Robert Whitenack, perhaps the Cubs top pitching prospect after Trey McNutt at the upper levels, is reportedly pitching well in his rehab. He has pitched as high as AA before getting hurt and requiring Tommy John surgery. It'll be a bonus if he can get back to AA and pitch well this season. The Cubs have a decision to make on him for the 40 man roster at the end of the year. I think the way he's recovering so quickly, they almost have to protect him. If he continues at this pace, the Cubs could get a look at him in live action by June, though it's extremely doubtful he'll see any MLB time this season.
The June Draft
We've talked about this a lot lately, so I won't rehash some of the possibilities. Suffice to say that the Cubs have 4 of the top 68 picks. The Cubs should get a very good player at #6 this season and will have a chance to stock up with their other picks. I'll write more later on possibilities with those picks soon.
Sadly, many of the Cubs best prospects are at the very lowest levels of the system: Javier Baez, Dan Vogelbach, Robert Whitenack (rehab), Dillon Maples (rehab), Jeimer Candelario, and Shawon Dunston, Jr. to name a few. Soon after the June draft, we'll get to follow how these players are doing in game action as most will play for Boise of the Northwest League. I'll be following them closely, including catching games whenever I can once they're up.
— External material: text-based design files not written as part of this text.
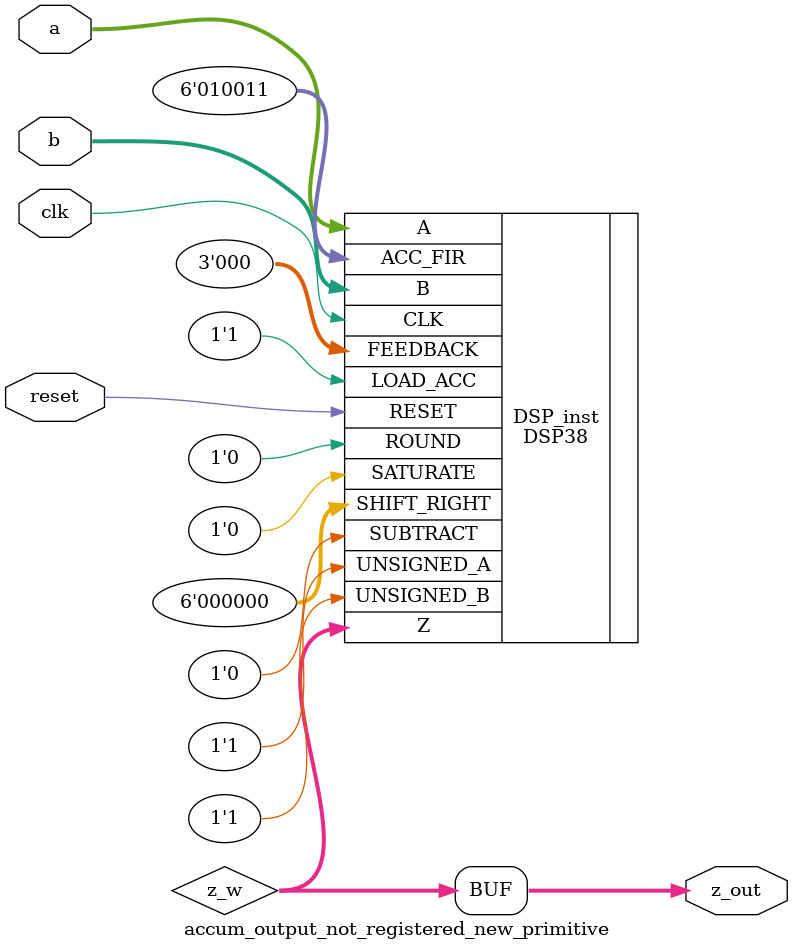
<source format=v>
module accum_output_not_registered_new_primitive (
	input  wire [19:0] a,
    input  wire [17:0] b,
	input wire clk, reset,
    output wire [37:0] z_out
    );

    parameter [79:0] MODE_BITS = 80'd0;
    
    wire [37:0] z_w;
	//wire reset;
    
    DSP38 #(
  .DSP_MODE("MULTIPLY_ACCUMULATE"), // DSp arithmetic mode (MULTIPLY/MULTIPLY_ADD_SUB/MULTIPLY_ACCUMULATE)
  .COEFF_0(20'h00000), // 20-bit A input coefficient 0
  .COEFF_1(20'h00000), // 20-bit A input coefficient 1
  .COEFF_2(20'h00000), // 20-bit A input coefficient 2
  .COEFF_3(20'h00000), // 20-bit A input coefficient 3
  .OUTPUT_REG_EN("FALSE"), // Enable output register (TRUE/FALSE)
  .INPUT_REG_EN("FALSE") // Enable input register (TRUE/FALSE)
) DSP_inst(
  .A(a), // 20-bit data input for multipluier or accumulator loading
  .B(b), // 18-bit data input for multiplication
  .ACC_FIR(6'd19), // 6-bit left shift A input
  .Z(z_w), // 38-bit data output
  .CLK(clk), // Clock
  .RESET(reset), // None
  .FEEDBACK(3'd0), // 3-bit feedback input selects coefficient
  .LOAD_ACC(1'd1), // Load accumulator input
  .SATURATE(1'b0), // Saturate enable
  .SHIFT_RIGHT(6'd0), // 6-bit Shift right
  .ROUND(1'd0), // Round
  .SUBTRACT(1'b0), // Add or subtract
  .UNSIGNED_A (1'b1), // Selects signed or unsigned data for A input
  .UNSIGNED_B (1'b1) 
);

    assign z_out = z_w;

endmodule
</source>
Right now, AZ Phil of The Cubs Reporter is doing an excellent job of monitoring their progress in extended spring training. The news from both Baez and Whitenack are the most encouraging, while Candelario and Dunston, Jr. are also playing very well. A sleeper to keep your eye on is Yasiel Balaguert, whom the Cubs signed out of Cuba. He looks to have a solid bat and has adapted quickly since coming to the U.S.
The International Signing Period
This is technically in early July, but the Cubs will undoubtedly be all over this in June and we'll try to keep up. The one signing that will likely occur before the signing period begins is Jorge Soler. At least that is his hope, as he stands to lose a lot of money if he doesn't sign a deal before then when the new CBA rules kick in. Hopefully, of course, he signs that deal with the Cubs, but it's been extremely quiet around Soler since a story broke where the Cubs were allegedly on the "verge of signing" him.
The rest of the names have to wait until early July. We'll have some of the names to keep an eye on in the not-so-distant future. Last year the Cubs signed Marck Malave, Luis Acosta, and Ricardo Marcano, among others. Malave is the most advanced of the trio.
So while the team is playing poorly, it could be an exciting, eventful month of June. Change is coming soon and for many fans, it can't come soon enough.